Still, he's aware that China dominates sentiment and, on that front, he says "we’re starting to see some green shoots of economic recovery coming through – including export growth and industrial profits".
"As for the Chinese property sector, we've seen the Chinese government deliver a huge stimulus package, around 300 billion renminbi, to try and clear the inventory that's been building up", adds Monaghan.
"Valuations have been reflecting this negative sentiment, and valuations relative to developed markets could stand up quite handsomely from here".
Stock pick – China Merchant Energy Shipping (SHA: 601872)
According to Monaghan, the jewel in the crown of this shipping company is its very large crude carrier fleet - "it's got one of the largest and youngest fleets globally", he notes.
"Big multinational oil companies aren't looking to hire out oil tankers that are decades old.

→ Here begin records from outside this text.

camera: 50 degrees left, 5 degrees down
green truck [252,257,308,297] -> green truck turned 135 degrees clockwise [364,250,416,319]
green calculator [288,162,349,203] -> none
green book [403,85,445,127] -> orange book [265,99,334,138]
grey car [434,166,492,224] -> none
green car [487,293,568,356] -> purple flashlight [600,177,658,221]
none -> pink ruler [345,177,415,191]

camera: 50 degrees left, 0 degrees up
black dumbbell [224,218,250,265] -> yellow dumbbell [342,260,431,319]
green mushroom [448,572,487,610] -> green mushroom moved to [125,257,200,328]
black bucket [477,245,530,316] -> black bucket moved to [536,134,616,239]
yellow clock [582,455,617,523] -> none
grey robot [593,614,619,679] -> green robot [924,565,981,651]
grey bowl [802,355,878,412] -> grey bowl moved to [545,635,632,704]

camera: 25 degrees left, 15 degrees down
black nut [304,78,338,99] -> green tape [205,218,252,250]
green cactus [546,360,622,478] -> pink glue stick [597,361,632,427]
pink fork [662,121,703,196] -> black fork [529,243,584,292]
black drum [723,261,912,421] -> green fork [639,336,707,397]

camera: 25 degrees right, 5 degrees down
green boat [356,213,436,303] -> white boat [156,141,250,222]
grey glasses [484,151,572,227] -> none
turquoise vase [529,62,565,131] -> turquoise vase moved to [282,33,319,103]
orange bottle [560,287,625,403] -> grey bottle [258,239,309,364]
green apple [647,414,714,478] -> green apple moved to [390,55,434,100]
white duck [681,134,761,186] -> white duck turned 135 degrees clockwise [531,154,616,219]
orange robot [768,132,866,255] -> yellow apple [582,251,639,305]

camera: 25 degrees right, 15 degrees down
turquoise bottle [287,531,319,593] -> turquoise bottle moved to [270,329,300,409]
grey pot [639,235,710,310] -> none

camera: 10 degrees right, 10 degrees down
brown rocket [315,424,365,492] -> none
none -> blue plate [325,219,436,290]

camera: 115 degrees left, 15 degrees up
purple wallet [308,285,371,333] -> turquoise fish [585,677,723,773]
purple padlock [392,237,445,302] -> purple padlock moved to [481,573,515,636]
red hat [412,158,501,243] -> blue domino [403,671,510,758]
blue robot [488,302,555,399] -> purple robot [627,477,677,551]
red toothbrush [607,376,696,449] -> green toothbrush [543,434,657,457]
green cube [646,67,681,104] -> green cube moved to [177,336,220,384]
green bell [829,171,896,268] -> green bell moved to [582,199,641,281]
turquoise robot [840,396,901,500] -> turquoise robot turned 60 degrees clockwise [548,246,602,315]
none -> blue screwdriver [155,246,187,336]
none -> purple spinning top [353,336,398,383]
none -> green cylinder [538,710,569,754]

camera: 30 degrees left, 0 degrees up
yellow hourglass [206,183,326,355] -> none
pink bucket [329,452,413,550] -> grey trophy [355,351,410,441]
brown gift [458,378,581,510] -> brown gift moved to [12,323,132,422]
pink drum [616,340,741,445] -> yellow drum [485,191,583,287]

They want something a bit younger and more energy efficient, which fulfils various ESG criteria", he adds, nothin that numerous shipping companies are exiting the market, not wanting to spend hundreds of millions of dollar on building oil tankers when the expectation is that oil use is in decline.
The kicker? Whilst long-term projections suggest the world will pivot away from oil, there is no evidence to suggest that is happening yet—or will happen imminently. So, with the demand for oil tankers staying the same but supply falling away, it puts Chinese Merchant in an enviable position.
"In the shorter term, we're seeing the conflict in the Middle East, and many shipping trade routes from Asia to Europe and the US are being rerouted around Africa, adding 14-16 days per ship for trade purposes", says Monaghan.
"That's taking more supply out of the system, and if you get constant demand and you're getting less and less supply, it means freight rates are going up".
"The stock has been doing fairly well in recent months, but we think that ongoing freight rate increases can happen, so we think there's more legs to run in this stock", adds Monaghan.